Find every line below where the string "tumor" shows up, and copy those lines.

### AVAILABLE RECORDS
——————————

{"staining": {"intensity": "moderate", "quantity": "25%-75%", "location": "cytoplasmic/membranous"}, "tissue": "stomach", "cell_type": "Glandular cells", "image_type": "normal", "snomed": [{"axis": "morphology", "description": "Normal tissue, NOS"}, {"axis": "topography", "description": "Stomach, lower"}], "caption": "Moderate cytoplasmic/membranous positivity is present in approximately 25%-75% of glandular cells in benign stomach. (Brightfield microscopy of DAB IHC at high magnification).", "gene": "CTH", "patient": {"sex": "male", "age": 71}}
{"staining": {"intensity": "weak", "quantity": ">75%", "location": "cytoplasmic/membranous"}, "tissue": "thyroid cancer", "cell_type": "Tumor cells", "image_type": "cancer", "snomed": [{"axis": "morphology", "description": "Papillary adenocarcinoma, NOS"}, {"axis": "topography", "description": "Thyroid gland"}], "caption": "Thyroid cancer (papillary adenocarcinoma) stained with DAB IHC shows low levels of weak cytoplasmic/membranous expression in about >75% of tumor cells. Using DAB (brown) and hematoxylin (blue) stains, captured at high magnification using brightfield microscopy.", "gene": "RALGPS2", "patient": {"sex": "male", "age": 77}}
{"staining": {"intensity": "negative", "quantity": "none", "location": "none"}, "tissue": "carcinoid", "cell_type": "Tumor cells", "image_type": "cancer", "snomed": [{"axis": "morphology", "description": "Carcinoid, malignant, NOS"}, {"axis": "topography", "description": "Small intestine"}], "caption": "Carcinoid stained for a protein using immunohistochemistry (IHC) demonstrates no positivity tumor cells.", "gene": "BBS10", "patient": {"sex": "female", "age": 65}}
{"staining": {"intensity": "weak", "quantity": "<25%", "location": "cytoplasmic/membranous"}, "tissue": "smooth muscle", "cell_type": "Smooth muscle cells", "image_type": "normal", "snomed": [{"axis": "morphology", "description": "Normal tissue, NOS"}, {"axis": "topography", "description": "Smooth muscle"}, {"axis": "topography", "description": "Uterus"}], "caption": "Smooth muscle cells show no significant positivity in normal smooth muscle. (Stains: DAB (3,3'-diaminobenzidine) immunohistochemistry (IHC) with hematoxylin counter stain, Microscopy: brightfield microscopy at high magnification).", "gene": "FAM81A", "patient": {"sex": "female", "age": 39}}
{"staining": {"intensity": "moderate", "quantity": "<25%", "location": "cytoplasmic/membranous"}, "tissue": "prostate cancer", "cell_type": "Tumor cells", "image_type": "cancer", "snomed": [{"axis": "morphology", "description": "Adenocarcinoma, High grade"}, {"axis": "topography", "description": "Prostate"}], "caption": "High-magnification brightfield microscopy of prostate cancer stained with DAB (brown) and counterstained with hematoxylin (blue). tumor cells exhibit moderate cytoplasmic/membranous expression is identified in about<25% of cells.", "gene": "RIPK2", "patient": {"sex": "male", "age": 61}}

——————————

### EXERCISE RESPONSE
{"staining": {"intensity": "weak", "quantity": ">75%", "location": "cytoplasmic/membranous"}, "tissue": "thyroid cancer", "cell_type": "Tumor cells", "image_type": "cancer", "snomed": [{"axis": "morphology", "description": "Papillary adenocarcinoma, NOS"}, {"axis": "topography", "description": "Thyroid gland"}], "caption": "Thyroid cancer (papillary adenocarcinoma) stained with DAB IHC shows low levels of weak cytoplasmic/membranous expression in about >75% of tumor cells. Using DAB (brown) and hematoxylin (blue) stains, captured at high magnification using brightfield microscopy.", "gene": "RALGPS2", "patient": {"sex": "male", "age": 77}}
{"staining": {"intensity": "negative", "quantity": "none", "location": "none"}, "tissue": "carcinoid", "cell_type": "Tumor cells", "image_type": "cancer", "snomed": [{"axis": "morphology", "description": "Carcinoid, malignant, NOS"}, {"axis": "topography", "description": "Small intestine"}], "caption": "Carcinoid stained for a protein using immunohistochemistry (IHC) demonstrates no positivity tumor cells.", "gene": "BBS10", "patient": {"sex": "female", "age": 65}}
{"staining": {"intensity": "moderate", "quantity": "<25%", "location": "cytoplasmic/membranous"}, "tissue": "prostate cancer", "cell_type": "Tumor cells", "image_type": "cancer", "snomed": [{"axis": "morphology", "description": "Adenocarcinoma, High grade"}, {"axis": "topography", "description": "Prostate"}], "caption": "High-magnification brightfield microscopy of prostate cancer stained with DAB (brown) and counterstained with hematoxylin (blue). tumor cells exhibit moderate cytoplasmic/membranous expression is identified in about<25% of cells.", "gene": "RIPK2", "patient": {"sex": "male", "age": 61}}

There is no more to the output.